### REQUIRED WORK
Swap "Transcribe" for "Copy" throughout the records below. Leave everything else unchanged.

### SUPPLIED MATERIAL
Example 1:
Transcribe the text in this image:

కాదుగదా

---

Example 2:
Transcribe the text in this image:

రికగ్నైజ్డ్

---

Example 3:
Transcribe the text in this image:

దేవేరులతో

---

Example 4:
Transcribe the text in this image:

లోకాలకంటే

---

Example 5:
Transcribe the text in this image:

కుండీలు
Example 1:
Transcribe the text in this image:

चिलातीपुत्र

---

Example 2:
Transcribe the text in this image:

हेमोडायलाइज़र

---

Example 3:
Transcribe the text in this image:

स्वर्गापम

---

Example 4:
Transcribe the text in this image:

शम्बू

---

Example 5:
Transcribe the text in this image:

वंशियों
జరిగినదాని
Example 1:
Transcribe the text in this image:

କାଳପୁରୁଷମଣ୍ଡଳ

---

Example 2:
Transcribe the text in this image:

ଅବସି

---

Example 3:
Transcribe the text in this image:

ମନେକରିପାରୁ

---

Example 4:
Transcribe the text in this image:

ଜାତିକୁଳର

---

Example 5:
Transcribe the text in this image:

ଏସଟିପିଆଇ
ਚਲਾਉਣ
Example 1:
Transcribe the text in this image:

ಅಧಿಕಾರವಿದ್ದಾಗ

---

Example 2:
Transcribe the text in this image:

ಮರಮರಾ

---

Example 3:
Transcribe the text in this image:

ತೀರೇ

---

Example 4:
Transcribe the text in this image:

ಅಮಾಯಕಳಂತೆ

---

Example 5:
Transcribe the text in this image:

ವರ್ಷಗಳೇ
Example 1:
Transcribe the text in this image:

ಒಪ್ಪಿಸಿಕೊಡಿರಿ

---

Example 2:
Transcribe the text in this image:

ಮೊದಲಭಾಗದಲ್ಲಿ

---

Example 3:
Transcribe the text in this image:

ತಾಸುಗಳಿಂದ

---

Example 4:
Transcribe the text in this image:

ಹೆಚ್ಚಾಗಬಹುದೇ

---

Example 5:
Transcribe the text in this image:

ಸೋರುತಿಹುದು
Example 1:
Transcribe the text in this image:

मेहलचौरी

### TASK RESULT
Example 1:
Copy the text in this image:

కాదుగదా

---

Example 2:
Copy the text in this image:

రికగ్నైజ్డ్

---

Example 3:
Copy the text in this image:

దేవేరులతో

---

Example 4:
Copy the text in this image:

లోకాలకంటే

---

Example 5:
Copy the text in this image:

కుండీలు
Example 1:
Copy the text in this image:

चिलातीपुत्र

---

Example 2:
Copy the text in this image:

हेमोडायलाइज़र

---

Example 3:
Copy the text in this image:

स्वर्गापम

---

Example 4:
Copy the text in this image:

शम्बू

---

Example 5:
Copy the text in this image:

वंशियों
జరిగినదాని
Example 1:
Copy the text in this image:

କାଳପୁରୁଷମଣ୍ଡଳ

---

Example 2:
Copy the text in this image:

ଅବସି

---

Example 3:
Copy the text in this image:

ମନେକରିପାରୁ

---

Example 4:
Copy the text in this image:

ଜାତିକୁଳର

---

Example 5:
Copy the text in this image:

ଏସଟିପିଆଇ
ਚਲਾਉਣ
Example 1:
Copy the text in this image:

ಅಧಿಕಾರವಿದ್ದಾಗ

---

Example 2:
Copy the text in this image:

ಮರಮರಾ

---

Example 3:
Copy the text in this image:

ತೀರೇ

---

Example 4:
Copy the text in this image:

ಅಮಾಯಕಳಂತೆ

---

Example 5:
Copy the text in this image:

ವರ್ಷಗಳೇ
Example 1:
Copy the text in this image:

ಒಪ್ಪಿಸಿಕೊಡಿರಿ

---

Example 2:
Copy the text in this image:

ಮೊದಲಭಾಗದಲ್ಲಿ

---

Example 3:
Copy the text in this image:

ತಾಸುಗಳಿಂದ

---

Example 4:
Copy the text in this image:

ಹೆಚ್ಚಾಗಬಹುದೇ

---

Example 5:
Copy the text in this image:

ಸೋರುತಿಹುದು
Example 1:
Copy the text in this image:

मेहलचौरी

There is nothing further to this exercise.